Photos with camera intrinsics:

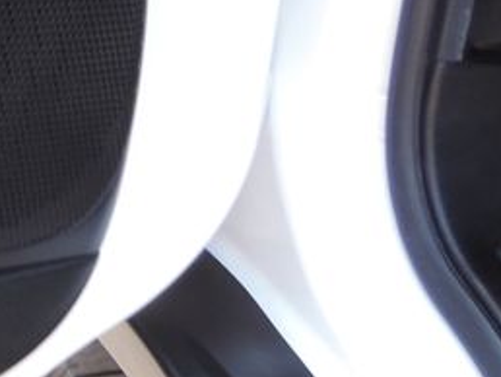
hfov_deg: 13.6
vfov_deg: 12.5
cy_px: 177
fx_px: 1724
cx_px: -567
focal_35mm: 119
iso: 80
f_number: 3
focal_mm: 4.3
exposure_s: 1/50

» Task item
What you return must match each record exactly and contain no images.

» Expected answer
hfov_deg: 13.6
vfov_deg: 12.5
cy_px: 177
fx_px: 1724
cx_px: -567
focal_35mm: 119
iso: 80
f_number: 3
focal_mm: 4.3
exposure_s: 1/50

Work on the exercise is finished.